Production and Background

Director Urs Egger (center) with the main actors during the filming in Vienna 2014
Green screen during outdoor shots 2014

The shooting took place from April 23 to June 2, 2014 in Vienna and Lower Austria . Filming locations included the Schönbrunn Palace Park , the historic meeting room of the House of Representatives and the Federal Assembly in the Parliament building , Goldegg Palace and Harmannsdorf Palace, and the French Embassy in Vienna , which served as a noble apartment in Paris.

The film was produced by the Austrian Mona Film and the German Tivoli Film by the two producers Thomas Hroch and Gerald Podgornig , co-producer was the Czech Wilma Film sro , Austrian and Bavarian broadcasters and ARD Degeto were involved, and the production was supported by the television fund Austria, the Vienna Film Fund , the Bavarian FilmFernsehFonds , the Lower Austrian Culture Promotion Agency and MEDIA .

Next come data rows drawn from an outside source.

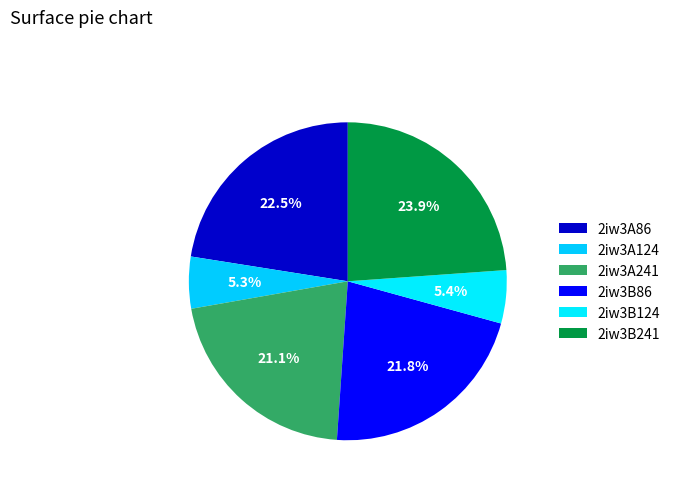

The 2iw3B241 slice represents 24% of the pie. True or false?

True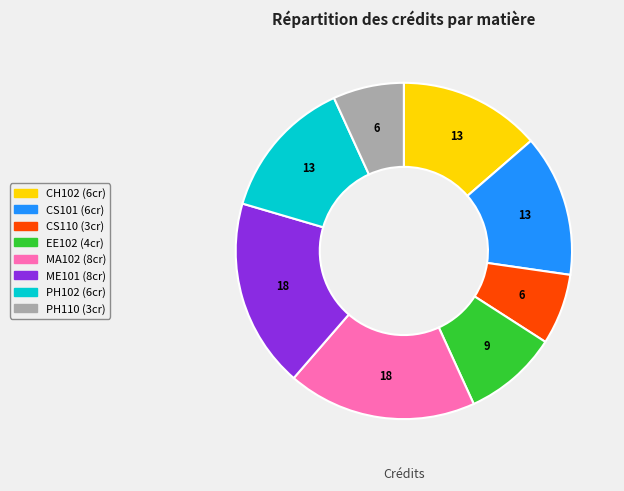

Is the sum of CH102 and MA102 greater than half?

No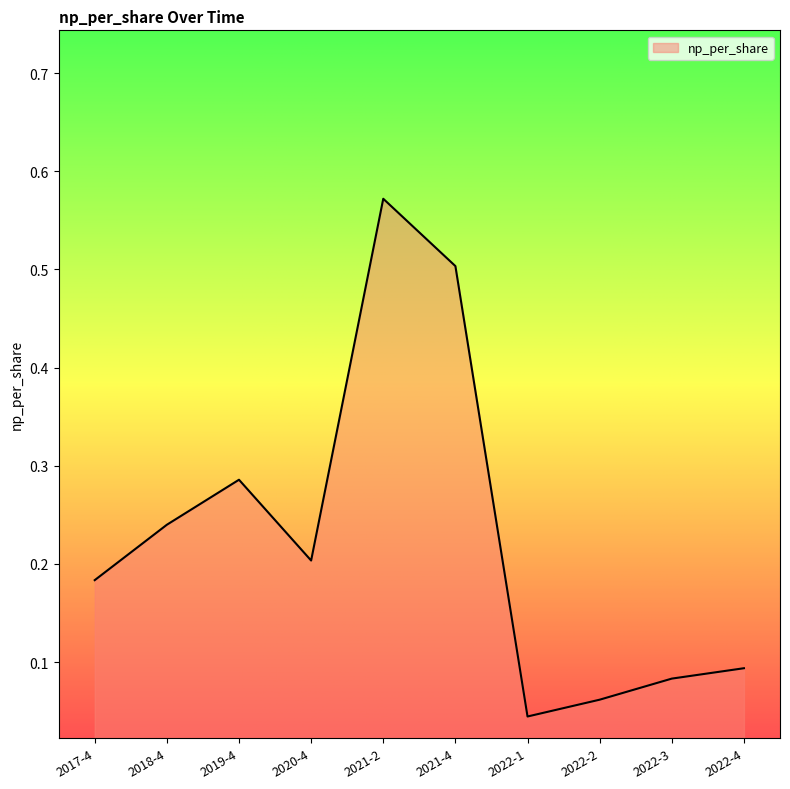

The value at 2022-4 is 0.1. True or false?

True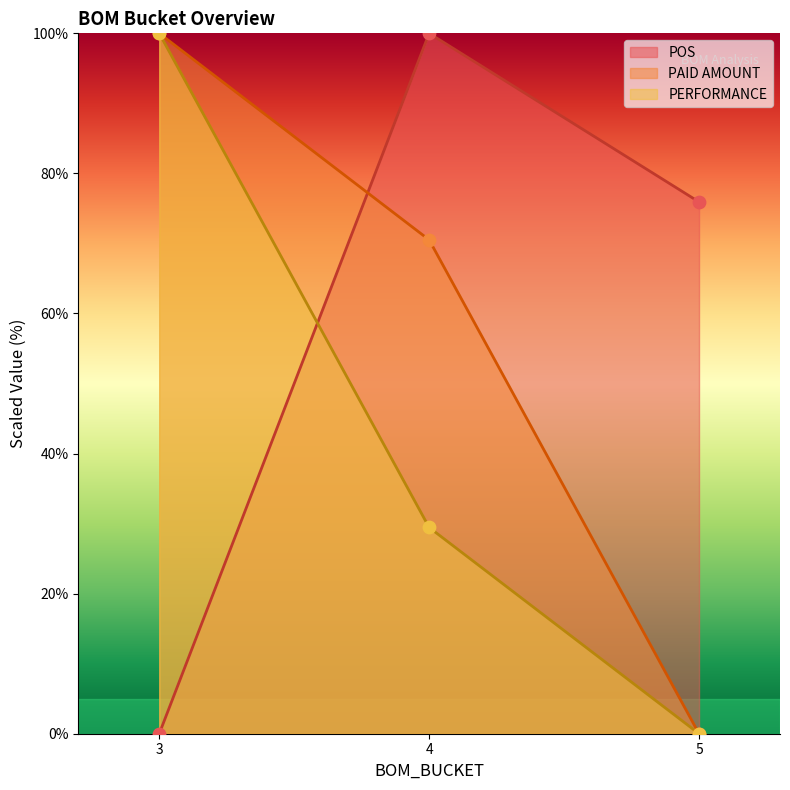

Which series contains the highest Y value?

POS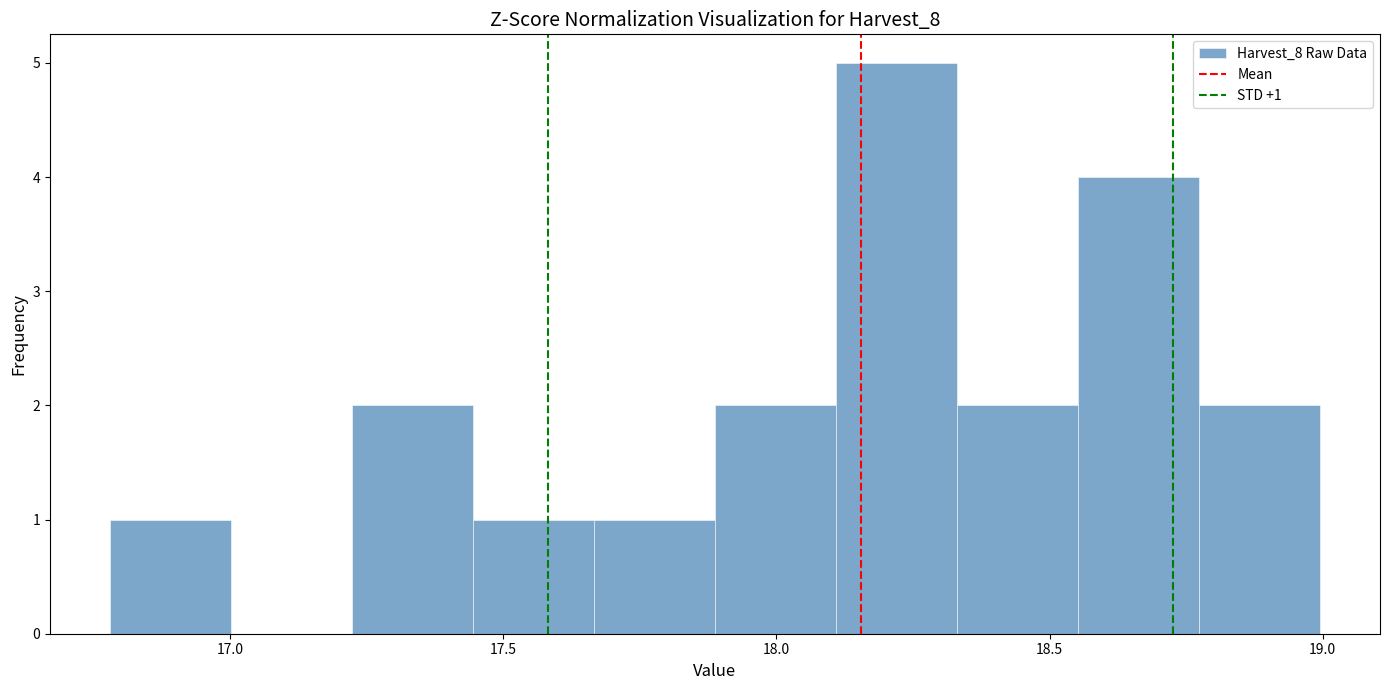

Over which range of the x-axis is the bar tallest?

18.10 to 18.35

Thomas Szabolcs was responsible for the sound, Florian Reichmann for the equipment , Birgit Hutter for the costumes and Monika Fischer-Vorauer , Andreas Meixner and Karoline Strobl for the make-up .

Awards and nominations

reception

The first broadcast on ORF was followed by an average of 648,000 viewers. In Germany, 3.36 million viewers saw the film when it was first broadcast on the first , the market share was 10.4 percent.

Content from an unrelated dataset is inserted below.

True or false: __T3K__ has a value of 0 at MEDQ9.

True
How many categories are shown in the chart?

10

Rainer Tittelbach from tittelbach.tv described the film as a “monument to two thinkers of the late 19th century”. The film turns the historical acquaintance between Bertha von Suttner and Alfred Nobel into “an unfulfilled love of two great personalities who are meant for one another. The film is a dramaturgically and aesthetically unspectacular, emotionally well-tempered set with two great, confident actors. "

The Spiegel Online wrote that the film was produced consuming and absolutely wanted to pack as widescreen melodrama viewers. “Minichmayr is standing in the hospital with bloody hands, while a dramatic violin is playing in the background to the swirling horror. In reality, of course, this scene is of no use as a symbol, because war was a man's business (and is almost still exclusively), and sometimes, in the parts of the film that are marked as amorous, Suttner has to be too banal. "

Web links

Commons : Madame Nobel  - collection of pictures, videos and audio files

Individual evidence

  1. ^ Certificate of Release for One Love for Peace - Bertha von Suttner and Alfred Nobel . Voluntary self-regulation of the film industry , February 2015 (PDF; test number: 149 898 V).
  2. A love for peace - Bertha von Suttner and Alfred Nobel (2014 TV Movie) - Release Info - IMDb . Retrieved March 9, 2018.
  3. a b c Mona Film: A Love for Peace . Retrieved March 9, 2018.
  4. orf.at: A love for peace - Bertha von Suttner and Alfred Nobel . Retrieved March 9, 2018.
  5. Tivoli Film: A Love for Peace . Retrieved March 9, 2018.
  6. 1.3 million viewers on Bertha von Suttner evening on ORF 2 . OTS notification dated December 9, 2014, accessed March 10, 2018.
  7. a b Rainer Tittelbach: TV film “A love for peace - Bertha von Suttner and Alfred Nobel” at tittelbach.tv , accessed on March 9, 2018.
  8. "A love for peace": love is like a bomb . Article from January 2, 2015, accessed on March 9, 2018.